Friday, April 27, 2012

Sweet and Spicy Popcorn


Description:
This is great for parties or a holiday snack.

Preheat oven to 300 degrees.


Ingredients:
Pop 1 cup popcorn in an air popper
to make approx. 2 quarts popped corn.
Use an extra large metal bowl.

In a saucepan melt:
1 cube butter or marg.

Stir in:
2/3 cup brown sugar
1 tsp. Cinnamon
1 tsp. Salt.


Directions:
Stir constantly, scraping the bottom of the pan until mixture thickens and bubbles.

Remove from heat and, with a tablespoon, drizzle mixture to evenly cover popcorn. Continue mixing and drizzling until sugar mixture is gone and popcorn is fairly evenly covered.

Place metal bowl of popcorn into oven and bake for 15 minutes. Then remove from oven and stir until popcorn doesn’t stick together.

Wednesday, April 25, 2012

Funeral Potatoes



Ingredients:
24-32 oz. bag frozen hashbrowns
2 cups shredded cheese
1 can cream of chicken (or mushroom) soup
1 tsp salt
2 cups sour cream
1/2 cube melted butter
1 T minced onions
2 cups crushed corn flakes
2 T melted butter

Directions:
1. Puncture potato bag. Place on a paper towel and microwave for 15 minutes.

2. Mix everything but corn flakes and last 2 T butter. Add hash browns when they're done.
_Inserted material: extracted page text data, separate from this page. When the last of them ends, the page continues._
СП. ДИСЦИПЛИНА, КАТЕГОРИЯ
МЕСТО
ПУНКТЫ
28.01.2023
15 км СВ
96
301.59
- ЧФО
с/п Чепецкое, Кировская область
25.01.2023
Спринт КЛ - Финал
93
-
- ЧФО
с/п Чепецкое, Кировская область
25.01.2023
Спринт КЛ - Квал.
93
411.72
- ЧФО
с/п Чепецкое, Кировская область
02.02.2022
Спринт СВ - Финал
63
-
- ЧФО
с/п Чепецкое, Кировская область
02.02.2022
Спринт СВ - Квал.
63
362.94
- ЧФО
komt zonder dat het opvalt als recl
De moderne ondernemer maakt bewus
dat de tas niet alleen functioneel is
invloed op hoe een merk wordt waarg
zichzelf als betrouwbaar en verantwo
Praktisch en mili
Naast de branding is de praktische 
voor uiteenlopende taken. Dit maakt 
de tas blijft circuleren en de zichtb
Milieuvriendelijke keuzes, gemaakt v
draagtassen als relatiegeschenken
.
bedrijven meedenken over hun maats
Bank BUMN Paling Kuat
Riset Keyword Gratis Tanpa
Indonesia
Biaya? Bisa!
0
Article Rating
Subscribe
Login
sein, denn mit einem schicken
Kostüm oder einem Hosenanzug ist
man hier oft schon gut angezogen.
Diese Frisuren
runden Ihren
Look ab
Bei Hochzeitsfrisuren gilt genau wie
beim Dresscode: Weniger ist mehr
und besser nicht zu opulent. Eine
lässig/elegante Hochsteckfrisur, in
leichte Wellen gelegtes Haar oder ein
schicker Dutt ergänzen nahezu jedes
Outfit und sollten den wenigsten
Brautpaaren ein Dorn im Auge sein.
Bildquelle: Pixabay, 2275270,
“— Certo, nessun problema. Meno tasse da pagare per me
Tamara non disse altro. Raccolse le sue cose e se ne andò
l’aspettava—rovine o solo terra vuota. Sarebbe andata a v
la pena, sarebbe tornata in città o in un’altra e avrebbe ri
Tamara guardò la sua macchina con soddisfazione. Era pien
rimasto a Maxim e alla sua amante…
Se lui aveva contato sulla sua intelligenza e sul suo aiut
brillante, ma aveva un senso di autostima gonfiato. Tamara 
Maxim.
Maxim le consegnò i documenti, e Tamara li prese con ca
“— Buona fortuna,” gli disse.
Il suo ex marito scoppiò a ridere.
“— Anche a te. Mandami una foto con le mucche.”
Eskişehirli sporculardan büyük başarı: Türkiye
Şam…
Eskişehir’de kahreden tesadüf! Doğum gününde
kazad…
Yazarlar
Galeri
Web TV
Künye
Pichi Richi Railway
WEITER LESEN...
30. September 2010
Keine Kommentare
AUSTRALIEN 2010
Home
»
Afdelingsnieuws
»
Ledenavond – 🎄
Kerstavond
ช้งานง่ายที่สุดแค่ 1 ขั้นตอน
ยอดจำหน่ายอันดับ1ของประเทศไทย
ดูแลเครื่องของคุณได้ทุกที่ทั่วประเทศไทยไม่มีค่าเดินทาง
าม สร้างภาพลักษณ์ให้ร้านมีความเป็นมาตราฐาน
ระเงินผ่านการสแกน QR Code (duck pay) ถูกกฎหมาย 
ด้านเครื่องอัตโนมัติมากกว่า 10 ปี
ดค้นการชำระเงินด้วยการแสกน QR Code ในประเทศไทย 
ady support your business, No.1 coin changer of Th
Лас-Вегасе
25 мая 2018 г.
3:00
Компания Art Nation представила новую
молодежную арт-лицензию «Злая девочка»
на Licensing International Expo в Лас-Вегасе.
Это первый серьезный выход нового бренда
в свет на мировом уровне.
Mix all together and pour into 9 x 13 pan.

3. Crush corn flakes in food processor and mix with 2 T melted butter. Sprinkle evenly on top of potato mixture.

4. Cook at 350 degrees F for 50 minutes.

Sunday, April 22, 2012

Slow Cooker Cilantro Lime Chicken


(recipe courtesy of Allrecipes.com)

A very flavorful shredded chicken recipe. Makes a ton so I freeze the extras for other recipes that call for cooked chicken. I also put this together the night before, store it in the fridge, and then plug the slow cooker in the next morning before church.

Ingredients:
1 (16 oz) jar salsa
1 (1.25 oz) package dry taco seasoning mix
1 lime, juiced (or 2 T lime juice)
3 T chopped fresh cilantro
3 pounds boneless, skinless chicken breast halves

Directions:
1. Place the salsa, taco seasoning, lime juice, and cilantro into a slow cooker and stir to combine. Add the chicken breast (cut them in half so they marinate and cook more evenly) and stir to coat with the salsa mixture. Cover the cooker, set to High, and cook until the chicken is very tender, about 4 hours. If desired, set cooker to Low and cook 6 to 8 hours. Shred chicken with 2 forks to serve.

Make into tacos with flour tortillas, shredded cheese, tomatoes, green peppers, onions, sour cream and avocados.